Al vuoto educativo la migliore risposta è educare alla fede
In punta di spillo, una rubrica di Bruno Fasani
«È dovere permanente della Chiesa scrutare i segni dei tempi e di interpretarli alla luce del Vangelo. Bisogna infatti conoscere, comprendere il mondo in cui viviamo nonché le sue attese, le sue aspirazioni e la sua indole, spesso drammatiche». Era il 7 dicembre 1965, giusto sessant’anni fa, quando la Costituzione pastorale Gaudium et Spes del Concilio Vaticano II consegnava ai cristiani cattolici il compito che li attendeva per gli anni a venire.
Si parlava di indole, attese e aspirazioni “spesso drammatiche” e l’aggettivo oggi ci porta a pensare alla fascia che paga il prezzo più alto del disagio della società occidentale, ossia le nuove generazioni. Ormai non passa giorno nel quale la cronaca non ci racconti il loro disagio, la sofferenza e anche la loro violenza, e quello che non racconta la cronaca lo racconta il silenzio, la preoccupazione e spesso l’angoscia di tante famiglie che sperimentano al loro interno le ferite causate dai loro figli.

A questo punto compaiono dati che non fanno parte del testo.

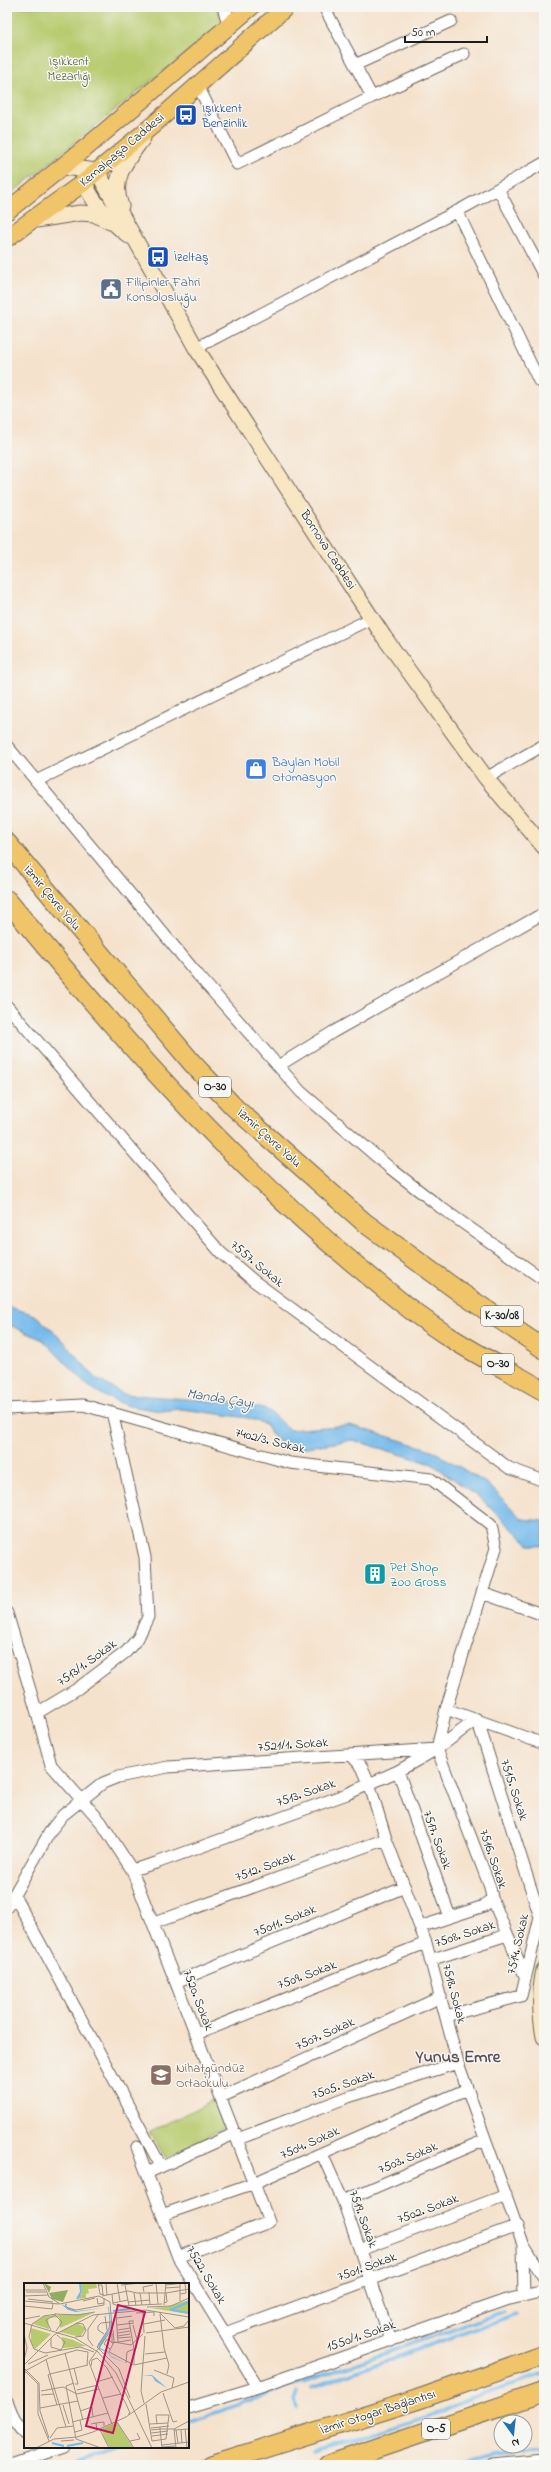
<svg xmlns="http://www.w3.org/2000/svg" width="551" height="2472" font-family="'Indie Flower',sans-serif">
<style>
.green{fill:#b7ca6d;stroke:#6a7344}
.water{fill:#74baeb;stroke:#486b84}
.lines{fill:none;stroke-linecap:round;stroke-linejoin:round}
.stream{stroke:#74baeb;stroke-width:3.5}
.minor-casing{stroke:#68615a;stroke-width:13}
.tertiary-casing{stroke:#68615a;stroke-width:15}
.secondary-casing{stroke:#68615a;stroke-width:17}
.primary-casing{stroke:#68615a;stroke-width:19}
.motorway-casing{stroke:#68615a;stroke-width:21}
.minor{stroke:#fff;stroke-width:11}
.tertiary{stroke:#fff;stroke-width:13}
.secondary{stroke:#f9e7c3;stroke-width:15}
.primary{stroke:#f0c469;stroke-width:17}
.motorway{stroke:#f0c469;stroke-width:19}
.labels{text-anchor:middle;dominant-baseline:central;stroke-width:3;stroke-linejoin:round;paint-order:stroke}
.shield{fill:#f6f6f2;stroke:#5d5d5c;stroke-width:1}
.shield-label{font-size:12px;font-weight:bold;fill:#1c1c1c}
.park-label{font-size:13px;fill:#525938;stroke:#f6f6f2}
.transit-label{font-size:13px;fill:#164399;stroke:#f6f6f2;text-anchor:start}
.street-label{font-size:13px;fill:#1c1c1c;stroke:#f6f6f2}
.service-label{font-size:13px;fill:#4e5e75;stroke:#f6f6f2;text-anchor:start}
.shop-label{font-size:13px;fill:#366cbe;stroke:#f6f6f2;text-anchor:start}
.culture-label{font-size:13px;fill:#0d838f;stroke:#f6f6f2;text-anchor:start}
.education-label{font-size:13px;fill:#785e54;stroke:#f6f6f2;text-anchor:start}
.water-label{font-size:14px;font-style:italic;fill:#3f5b6f;stroke:#f6f6f2}
.district-label{font-size:17px;font-weight:bold;fill:#5d4e58;stroke:#f6f6f2}
.inset-river{fill:none;stroke:#74baeb;stroke-width:2}
.inset-road{fill:none;stroke:#9e9386;stroke-width:1}
.view{fill:#c2185b;fill-opacity:0.15;stroke:#c2185b;stroke-width:2}
.inset-edge{fill:none;stroke:#1c1c1c;stroke-width:2}
</style>
<rect width="100%" height="100%" fill="#f6f6f2"/>
<filter id="ink" filterUnits="userSpaceOnUse"><feTurbulence type="fractalNoise" baseFrequency=".025" numOctaves="2"/><feDisplacementMap in="SourceGraphic" scale="8" xChannelSelector="R" yChannelSelector="G"/><feConvolveMatrix kernelMatrix="1 2 1 2 8 2 1 2 1" color-interpolation-filters="sRGB"/></filter>
<filter id="wash" filterUnits="userSpaceOnUse"><feTurbulence type="fractalNoise" baseFrequency=".012" numOctaves="4" result="noise"/><feDisplacementMap in="SourceGraphic" scale="16" xChannelSelector="R" yChannelSelector="G"/><feGaussianBlur stdDeviation="0.9" result="paint"/><feColorMatrix in="noise" values="0 0 0 0 0 0 0 0 0 0 0 0 0 0 0 0 0 1.4 0 .05"/><feComposite in="paint" operator="in"/></filter>
<g filter="url(#wash)">
<rect width="100%" height="100%" fill="#f5e2cc"/>
<path class="green" d="M7 7H217L222 24 7 197Z
M214 2099 225 2127 166 2159 149 2133Z"/>
<path class="water" d="M7 1306 35 1315 61 1338 95 1378 123 1394 237 1403 268 1410 289 1430 350 1425 432 1450 489 1485 522 1519 544 1521V1546L529 1545 480 1498 432 1464 353 1440 294 1449 284 1446 272 1435 265 1424 248 1418 181 1409 161 1411 129 1406 106 1397 87 1385 43 1340 7 1324Z"/>
<g class="lines">
<path class="stream" d="M304 2382 504 2311
M313 2387 516 2314
M297 2408 294 2400 297 2392
M188 2422 300 2383
M311 2453 445 2411 470 2398 544 2374
M66 2465 117 2447
M465 2465 495 2457 544 2449"/>
</g>
</g>
<g filter="url(#ink)">
<g class="lines">
<g class="minor-casing">
<path id="minor" d="M324 7 372 97 464 54
M355 65 451 21
M198 86 237 164 372 97
M498 189 544 276
M457 211 539 381 544 378
M196 348 465 207 544 163
M7 746 198 975 301 1092 390 1168 440 1207 544 1280
M486 778 544 745
M36 781 372 618
M7 1006 221 1253 254 1281 509 1468 544 1481
M278 1066 333 1032 544 913
M7 1409 83 1405 290 1463 431 1479 491 1525 496 1548 446 1709 437 1749 168 1767 118 1777 103 1783 63 1815 51 1830 7 1907
M112 1412 145 1557 148 1617 138 1638 126 1652 77 1689 37 1713 51 1765 101 1822 132 1870 269 2222 178 2257
M482 1593 544 1615
M7 1613 37 1713
M446 1709 544 1744
M437 1749 490 1887 492 1898 525 1976
M351 1755 362 1767 369 1783 386 1839 426 1943 458 2063 523 2244 544 2278
M398 1771 450 1917
M132 1870 156 1863 347 1794 398 1771 437 1749 477 1719 539 1914
M14 1895 161 2166
M154 1923 386 1839
M420 1927 484 1906 492 1898
M430 1960 507 1935
M176 1982 405 1887
M446 2016 521 1996 544 1900
M197 2034 426 1943
M221 2097 441 1997
M238 2139 348 2097 458 2063
M137 2147 178 2257 258 2387
M322 2154 343 2201 391 2341
M147 2173 236 2133
M343 2201 485 2140
M162 2215 254 2183 467 2089
M523 2244 524 2296
M360 2250 506 2195
M225 2333 518 2225
M7 2401 15 2421 25 2434
M188 2408 258 2387 506 2300 544 2291
M11 2465 64 2447"/>
</g>
<g class="tertiary-casing">
<path id="tertiary" d="M224 7 230 27
M492 2465 544 2460"/>
</g>
<g class="secondary-casing">
<path id="secondary" d="M63 167 97 171 196 348 384 637 486 778 544 847
M84 172C83 195 111 222 129 236
M121 206C110 178 127 160 143 138
M30 221 80 213 94 214 110 222
M544 1970C539 1992 540 2015 544 2037"/>
</g>
<g class="primary-casing">
<path id="primary" d="M7 211 88 146 251 7
M7 238 83 183 153 125 286 7"/>
</g>
<g class="motorway-casing">
<path id="motorway" d="M7 843 193 1064 235 1108 365 1223 461 1293 544 1349
M7 900C113 1029 223 1155 352 1262 384 1288 416 1316 451 1338 481 1357 513 1373 544 1391
M211 2465 416 2400 544 2355
M328 2465 544 2392"/>
</g>
<use href="#minor" class="minor"/>
<use href="#tertiary" class="tertiary"/>
<use href="#secondary" class="secondary"/>
<use href="#primary" class="primary"/>
<use href="#motorway" class="motorway"/>
</g>
</g>
<defs>
<g id="bus-square" transform="scale(1.15)"><rect x="-9" y="-9" width="18" height="18" rx="4" fill="#1a4fb4" stroke="#f6f6f2"/><path d="M-5-6H5V4H4V6H2V4H-2V6H-4V4H-5ZM-3.5-4V0h7V-4ZM-3.5 1.2v1.5H-2V1.2ZM2 1.2v1.5H3.5V1.2Z" fill="#fff"/></g>
<g id="civic-square" transform="scale(1.15)"><rect x="-9" y="-9" width="18" height="18" rx="4" fill="#5c6f8a" stroke="#f6f6f2"/><path d="M-.6-6.5H3V-4.5H.6V-3L4-1V1h2V6H-6V1h2V-1L-.6-3ZM-1.2 2.5V6h2.4V2.5Z" fill="#fff"/></g>
<g id="shop-square" transform="scale(1.15)"><rect x="-9" y="-9" width="18" height="18" rx="4" fill="#3f7fe0" stroke="#f6f6f2"/><path d="M-5-2.5h2.3a2.7 3.5 0 0 1 5.4 0H5L5.5 6h-11ZM-1.5-2.5h3a1.5 2.3 0 0 0-3 0Z" fill="#fff"/></g>
<g id="building-square" transform="scale(1.15)"><rect x="-9" y="-9" width="18" height="18" rx="4" fill="#0f9aa8" stroke="#f6f6f2"/><path d="M-4-6H4V6H1V3H-1V6H-4ZM-2.5-4.3h1.7v1.8h-1.7ZM.8-4.3h1.7v1.8H.8ZM-2.5-1h1.7V.8h-1.7ZM.8-1h1.7V.8H.8Z" fill="#fff"/></g>
<g id="school-square" transform="scale(1.15)"><rect x="-9" y="-9" width="18" height="18" rx="4" fill="#8d6e63" stroke="#f6f6f2"/><path d="M0-5L7-2L0 1L-7-2ZM-4 1L0 2.5L4 1V4Q0 6-4 4Z" fill="#fff"/></g>
</defs>
<g fill-rule="evenodd">
<use href="#bus-square" x="186" y="115"/>
<use href="#bus-square" x="158" y="257"/>
<use href="#civic-square" x="111" y="289"/>
<use href="#shop-square" x="256" y="769"/>
<use href="#building-square" x="375" y="1574"/>
<use href="#school-square" x="161" y="2075"/>
</g>
<g class="labels">
<g class="shield">
<rect x="199" y="1077" width="32" height="20" rx="3"/>
<rect x="481" y="1306" width="42" height="20" rx="3"/>
<rect x="482" y="1354" width="32" height="20" rx="3"/>
<rect x="422" y="2419" width="28" height="20" rx="3"/>
</g>
<g class="shield-label">
<text x="215" y="1087">O-30</text>
<text x="502" y="1316">K-30/08</text>
<text x="498" y="1364">O-30</text>
<text x="436" y="2429">O-5</text>
</g>
<g class="park-label">
<text x="69" y="61">Işıkkent<tspan x="69" dy="15">Mezarlığı</tspan></text>
</g>
<g class="transit-label">
<text x="202" y="108">Işıkkent<tspan x="202" dy="15">Benzinlik</tspan></text>
<text x="174" y="257">İzeltaş</text>
</g>
<g class="street-label">
<text transform="translate(122 150) rotate(-40)">Kemalpaşa Caddesi</text>
<text transform="translate(328 550) rotate(57)">Bornova Caddesi</text>
<text transform="translate(52 898) rotate(50)">İzmir Çevre Yolu</text>
<text transform="translate(269 1138) rotate(42)">İzmir Çevre Yolu</text>
<text transform="translate(257 1264) rotate(40)">7557. Sokak</text>
<text transform="translate(270 1441) rotate(14)">7402/3. Sokak</text>
<text transform="translate(87 1663) rotate(-36)">7513/1. Sokak</text>
<text transform="translate(293 1745) rotate(-4)">7521/1. Sokak</text>
<text transform="translate(514 1790) rotate(72)">7515. Sokak</text>
<text transform="translate(306 1793) rotate(-19)">7513. Sokak</text>
<text transform="translate(437 1840) rotate(70)">7517. Sokak</text>
<text transform="translate(493 1859) rotate(71)">7516. Sokak</text>
<text transform="translate(265 1867) rotate(-20)">7512. Sokak</text>
<text transform="translate(285 1921) rotate(-22)">75011. Sokak</text>
<text transform="translate(465 1934) rotate(-18)">7508. Sokak</text>
<text transform="translate(518 1944) rotate(-77)">7514. Sokak</text>
<text transform="translate(307 1975) rotate(-20)">7509. Sokak</text>
<text transform="translate(454 1994) rotate(75)">7518. Sokak</text>
<text transform="translate(198 2000) rotate(69)">7520. Sokak</text>
<text transform="translate(325 2034) rotate(-24)">7507. Sokak</text>
<text transform="translate(343 2085) rotate(-19)">7505. Sokak</text>
<text transform="translate(310 2143) rotate(-24)">7504. Sokak</text>
<text transform="translate(408 2158) rotate(-23)">7503. Sokak</text>
<text transform="translate(428 2209) rotate(-20)">7502. Sokak</text>
<text transform="translate(363 2219) rotate(70)">7519. Sokak</text>
<text transform="translate(367 2267) rotate(-20)">7501. Sokak</text>
<text transform="translate(206 2275) rotate(59)">7522. Sokak</text>
<text transform="translate(361 2336) rotate(-19)">1550/1. Sokak</text>
<text transform="translate(378 2412) rotate(-18)">İzmir Otogar Bağlantısı</text>
</g>
<g class="service-label">
<text x="126" y="282">Filipinler Fahri<tspan x="126" dy="15">Konsolosluğu</tspan></text>
</g>
<g class="shop-label">
<text x="272" y="762">Baylan Mobil<tspan x="272" dy="15">Otomasyon</tspan></text>
</g>
<g class="culture-label">
<text x="390" y="1567">Pet Shop<tspan x="390" dy="15">Zoo Gross</tspan></text>
</g>
<g class="education-label">
<text x="176" y="2068">Nihatgündüz<tspan x="176" dy="15">Ortaokulu</tspan></text>
</g>
<g class="water-label">
<text transform="translate(220 1399) rotate(9)">Manda Çayı</text>
</g>
<g class="district-label">
<text x="458" y="2057">Yunus Emre</text>
</g>
</g>
<g transform="translate(24 2283)">
<rect width="165" height="165" fill="#f5e2cc"/>
<path d="M72 0 73 5 64 6 65 10 62 11V15L53 16 58 10 57 1ZM165 17V31L127 25 142 24ZM69 30 36 45 35 34 24 35 25 46 9 41 20 33ZM52 40 62 45 56 54 36 49ZM7 45 27 51 11 66 7 60ZM38 54 49 57 62 63 39 65ZM93 139 109 165H86L79 153 78 146Z" fill="#b7ca6d"/>
<path d="M20 0 27 4 25 10 44 7 39 19 28 16Z" fill="#91ae60"/>
<path d="M37 21 53 28 85 24V25L87 45 76 65 83 68 87 73 101 80 118 93 128 92 143 105 131 98 128 93H118L101 80 87 74 83 69 75 66 74 61 86 45 84 24 52 29 44 27Z" fill="#74baeb"/>
<path class="inset-river" d="M53 16 57 9 56 0M146 27 165 19M148 27 165 30M89 28 106 26M28 160 40 163M43 163 59 160"/>
<path class="inset-road" d="M19 0 25 14 36 21M74 0 76 11 80 12M82 0 83 12M93 0 96 18M132 0 134 21M156 1V18M74 2H78L79 12M97 2 117 0M101 2 105 23M141 2 161 0M141 5 156 4M0 7H21M2 9H22M120 9 119 4 129 2M125 9 126 22M110 10 112 23M116 10 118 22M88 11 89 21 95 23 138 21M156 11 162 10 161 0M0 13 24 12M78 13 104 8 113 10H142L165 6M73 15 74 21 80 20M4 16 29 19M0 18 35 21M59 18 71 15M104 19 126 17M89 20 104 17M140 20 143 19 142 10M36 21 75 13 86 19 88 46 65 79 88 141M43 21 41 22 44 25 52 27 80 22V15M140 22 142 0M0 23 28 26 29 21M123 24 147 23 165 15M135 29 151 45 160 43 165 37M112 30 130 29V33M119 30 120 50M31 31 54 32 71 29M32 31 20 33 8 41 5 54 10 66 21 70 56 64 70 69M92 31 94 59M136 31 140 65 145 82 143 91M81 33 83 47M93 35 108 33M0 36 16 33M86 38 85 45 73 64 95 86 106 115M0 40 51 55 74 69 92 90 128 165M120 41 141 37M93 42 110 40M109 42 113 57M27 47 22 37 31 32 38 39 32 48M89 47 90 59M94 47 106 45M88 50V60L107 57M94 50 106 48M122 50 165 44M0 51 3 65 0 77M80 51 74 47V43L77 40 87 39M119 51 107 62 90 59 85 69 110 82 143 75M94 53 106 51M51 54 59 53 62 47 59 41 52 40M27 55V64L37 67 41 59 33 52M94 55 107 54M69 63 64 56V46L74 32M86 66 80 61 83 56 89 60M110 66V81M41 70 59 137M121 71 141 69M22 76 26 91 64 82M102 80 103 69 110 66 105 38H110M4 81 24 72M0 82 30 52 69 32 121 27 165 34M67 83 68 77 73 75 83 85 102 121 106 130 104 131M0 85 15 100 16 128 25 155M50 85 54 101H51M0 87 1 88 25 75 53 67 64 69 63 82M130 87 150 95 148 105M0 90 2 89 14 101V131L25 158M72 99 89 94M50 100 42 103 52 156M53 107 74 102M17 108 39 104 53 111 75 106M139 110 149 139 153 138M17 112 30 111M79 115 97 111M120 120 117 108 121 53M122 121 128 158 142 156 145 132H132L133 141M33 122 24 92 26 91 42 144M39 122 45 141M16 125 54 118M56 128 68 124 69 134M48 139 84 130M93 139 110 165M72 140 80 139V143M67 141 72 140 73 147M126 141 144 140M136 144V146H150L165 138M127 145 145 143M150 146 152 165M161 146 163 165M76 147 85 165M127 147 136 146 138 165M150 147 165 146M152 147 154 160M157 147 158 160M51 149 58 147 56 137M127 150 144 148M128 153 144 151M26 155 33 145 50 143M52 156 77 165M37 158 50 157M106 158 116 156 113 150M138 162 165 159M138 164 151 163M12 165 30 156 53 154 69 149 102 134 137 109 165 99"/>
<path class="view" d="M94 22 121 29 89 150 62 143Z"/>
<rect width="165" height="165" class="inset-edge"/>
</g>
<rect width="551" height="2472" fill="none" stroke="#f6f6f2" stroke-width="24"/>
<g transform="translate(513 2434) rotate(165)"><circle r="19" fill="#f6f6f2" stroke="#9f9f9c"/>
<path d="M0-3L7 15L0 10L-7 15Z" fill="#1f6fb2"/>
<text y="-6" font-size="11" font-weight="bold" text-anchor="middle" fill="#1c1c1c">N</text>
</g>
<path d="M405 36v6h82v-6" fill="none" stroke="#1c1c1c" stroke-width="2"/>
<text x="411" y="36" font-size="12" fill="#1c1c1c" stroke="#f6f6f2" stroke-width="3" paint-order="stroke">50 m</text>
</svg>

Appare evidente la superficialità con cui, recentemente, si è gestito il processo educativo verso i ragazzi. A fronte di certo tradizionalismo nostalgico e moralistico che mitizzava il passato, creando i luoghi comuni dei figli tutti buoni e ubbidienti, di una società che funzionava alla perfezione, a cominciare dalla famiglia, dalla scuola e dall’educazione, faceva eco una visione ingenua del mondo dove il nuovo era buono solo perché nuovo, motivo per cui bisognava sposare tutto quello che proponeva la modernità. Restare indietro, o solo fermarsi a riflettere, era giudicato out, un essere fuori dalla storia.
Una storia, la nostra, segnata da due caratteristiche. Prima di tutto la rapidità con cui la scienza e la tecnica impongono i loro cambiamenti a livello planetario, ispirati da un mercato capitalistico che, manovrato dalla finanza, impone cosa acquistare, cosa fare e come pensare (o non pensare). Una grande menzogna che ha fatto credere che tutto quello che serviva per essere felici lo si potesse comprare.
Da qui la seconda conseguenza, ossia il venire meno di un progetto educativo capace di incidere negli spazi dell’animo. Tutto ormai si è ridotto a competenze (conoscere le lingue, saper girare il mondo, usare la moderna tecnologia digitale…) lasciando da parte i contenuti educativi sui quali andare a formare la coscienza delle nuove generazioni. Tutto è diventato metodo, tecnica, omettendo la sostanza. Per dirla con un’immagine non molto poetica, stiamo dotando i giovani di un’ottima carrozzeria, ma li stiamo lasciando senza motore.
Tra le ricchissime provocazioni che ci vengono dalla Parola di Dio, in questi tempi di preludio alla Pasqua, il tema della croce, purtroppo tante volte banalizzato da cattive interpretazioni, è qui a ricordarci che diventare umani è fatica. La croce ne rappresenta il prezzo, ma l’alternativa è restare o diventare disumani. Una categoria di persone di cui faremmo volentieri a meno, senza contare la sofferenza che una persona si porta dentro quando manca la bussola capace di indicare la strada da percorrere.
E se fosse aiutarli a ritrovare la fede il vero miracolo per dare un motore alle nuove generazioni? Indubbiamente una risurrezione a partire già da questa vita.